TitleShape Codebook based Handwritten and Machine Printed Text Zone Extraction
Publication TypeConference Papers
Year of Publication2011
AuthorsKumar J, Prasad R, Cao H, Abd-Almageed W, Doermann D, Natarajan P
Conference NameDocument Recognition and Retrieval
Date Published2011/01//
Conference LocationSan Francisco
Abstract

We present a novel method for extracting handwritten and printed text zones from noisy document images with mixed content. We use Triple-Adjacent-Segment (TAS) based features which encode local shape characteristics of text in a consistent manner. We first construct two different codebooks of the shape features extracted from a set of handwritten and printed text documents. In the next step, we compute the normalized histogram of codewords for each segmented zone and use it to train Support Vector Machine (SVM) classifier. Due to a codebook based approach, our method is robust to the background noise present in the image. The TAS features used are invariant to translation, scale and rotation of text.

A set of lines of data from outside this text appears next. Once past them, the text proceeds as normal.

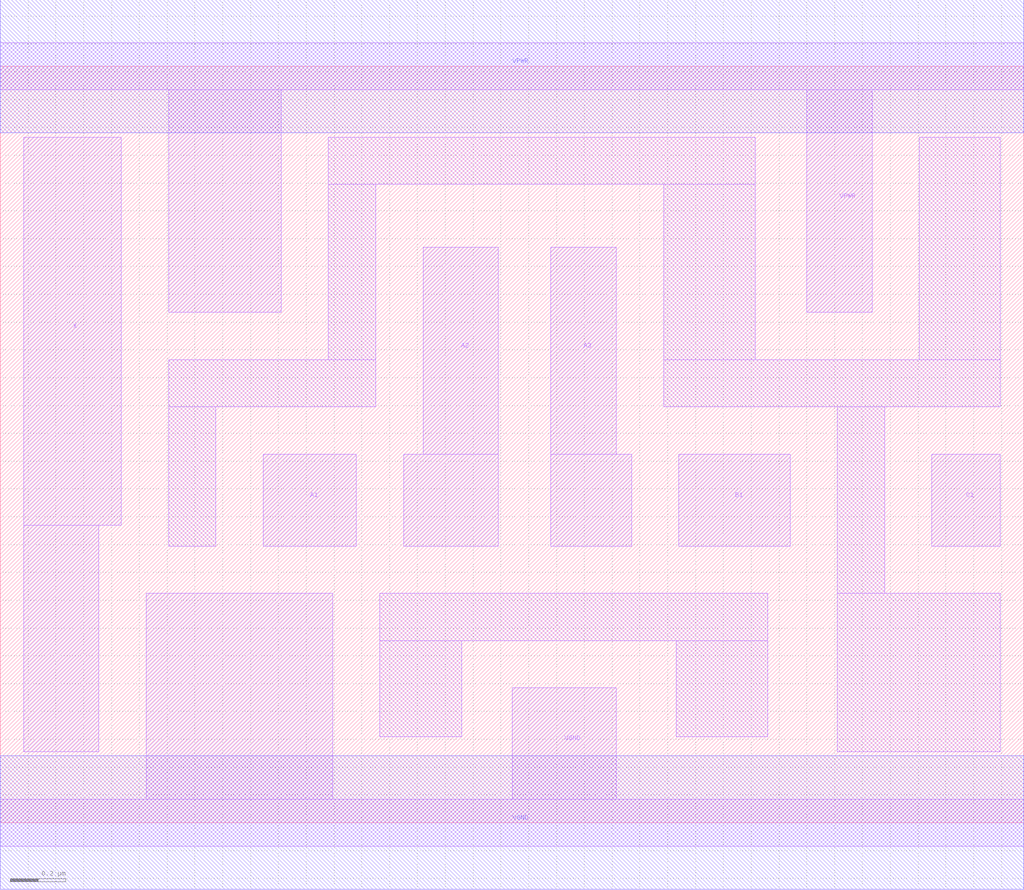
<source format=lef>
# Copyright 2020 The SkyWater PDK Authors
#
# Licensed under the Apache License, Version 2.0 (the "License");
# you may not use this file except in compliance with the License.
# You may obtain a copy of the License at
#
#     https://www.apache.org/licenses/LICENSE-2.0
#
# Unless required by applicable law or agreed to in writing, software
# distributed under the License is distributed on an "AS IS" BASIS,
# WITHOUT WARRANTIES OR CONDITIONS OF ANY KIND, either express or implied.
# See the License for the specific language governing permissions and
# limitations under the License.
#
# SPDX-License-Identifier: Apache-2.0

VERSION 5.5 ;
NAMESCASESENSITIVE ON ;
BUSBITCHARS "[]" ;
DIVIDERCHAR "/" ;
MACRO sky130_fd_sc_hd__o311a_1
  CLASS CORE ;
  SOURCE USER ;
  ORIGIN  0.000000  0.000000 ;
  SIZE  3.680000 BY  2.720000 ;
  SYMMETRY X Y R90 ;
  SITE unithd ;
  PIN A1
    ANTENNAGATEAREA  0.247500 ;
    DIRECTION INPUT ;
    USE SIGNAL ;
    PORT
      LAYER li1 ;
        RECT 0.945000 0.995000 1.280000 1.325000 ;
    END
  END A1
  PIN A2
    ANTENNAGATEAREA  0.247500 ;
    DIRECTION INPUT ;
    USE SIGNAL ;
    PORT
      LAYER li1 ;
        RECT 1.450000 0.995000 1.790000 1.325000 ;
        RECT 1.520000 1.325000 1.790000 2.070000 ;
    END
  END A2
  PIN A3
    ANTENNAGATEAREA  0.247500 ;
    DIRECTION INPUT ;
    USE SIGNAL ;
    PORT
      LAYER li1 ;
        RECT 1.980000 0.995000 2.270000 1.325000 ;
        RECT 1.980000 1.325000 2.215000 2.070000 ;
    END
  END A3
  PIN B1
    ANTENNAGATEAREA  0.247500 ;
    DIRECTION INPUT ;
    USE SIGNAL ;
    PORT
      LAYER li1 ;
        RECT 2.440000 0.995000 2.840000 1.325000 ;
    END
  END B1
  PIN C1
    ANTENNAGATEAREA  0.247500 ;
    DIRECTION INPUT ;
    USE SIGNAL ;
    PORT
      LAYER li1 ;
        RECT 3.350000 0.995000 3.595000 1.325000 ;
    END
  END C1
  PIN X
    ANTENNADIFFAREA  0.429000 ;
    DIRECTION OUTPUT ;
    USE SIGNAL ;
    PORT
      LAYER li1 ;
        RECT 0.085000 0.255000 0.355000 1.070000 ;
        RECT 0.085000 1.070000 0.435000 2.465000 ;
    END
  END X
  PIN VGND
    DIRECTION INOUT ;
    SHAPE ABUTMENT ;
    USE GROUND ;
    PORT
      LAYER li1 ;
        RECT 0.000000 -0.085000 3.680000 0.085000 ;
        RECT 0.525000  0.085000 1.195000 0.825000 ;
        RECT 1.840000  0.085000 2.215000 0.485000 ;
    END
    PORT
      LAYER met1 ;
        RECT 0.000000 -0.240000 3.680000 0.240000 ;
    END
  END VGND
  PIN VPWR
    DIRECTION INOUT ;
    SHAPE ABUTMENT ;
    USE POWER ;
    PORT
      LAYER li1 ;
        RECT 0.000000 2.635000 3.680000 2.805000 ;
        RECT 0.605000 1.835000 1.010000 2.635000 ;
        RECT 2.900000 1.835000 3.135000 2.635000 ;
    END
    PORT
      LAYER met1 ;
        RECT 0.000000 2.480000 3.680000 2.960000 ;
    END
  END VPWR
  OBS
    LAYER li1 ;
      RECT 0.605000 0.995000 0.775000 1.495000 ;
      RECT 0.605000 1.495000 1.350000 1.665000 ;
      RECT 1.180000 1.665000 1.350000 2.295000 ;
      RECT 1.180000 2.295000 2.715000 2.465000 ;
      RECT 1.365000 0.310000 1.660000 0.655000 ;
      RECT 1.365000 0.655000 2.760000 0.825000 ;
      RECT 2.385000 1.495000 3.595000 1.665000 ;
      RECT 2.385000 1.665000 2.715000 2.295000 ;
      RECT 2.430000 0.310000 2.760000 0.655000 ;
      RECT 3.010000 0.255000 3.595000 0.825000 ;
      RECT 3.010000 0.825000 3.180000 1.495000 ;
      RECT 3.305000 1.665000 3.595000 2.465000 ;
  END
END sky130_fd_sc_hd__o311a_1
END LIBRARY

</source>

In our experimental results, we show that a pixel-weighted zone classification accuracy of 98% can be achieved for noisy Arabic documents. Further, we demonstrate the effectiveness of our method for document page classification and show that a high precision can be achieved for machine printed documents. The proposed method is robust to the size of zones, which may contain text content at word, line or paragraph level.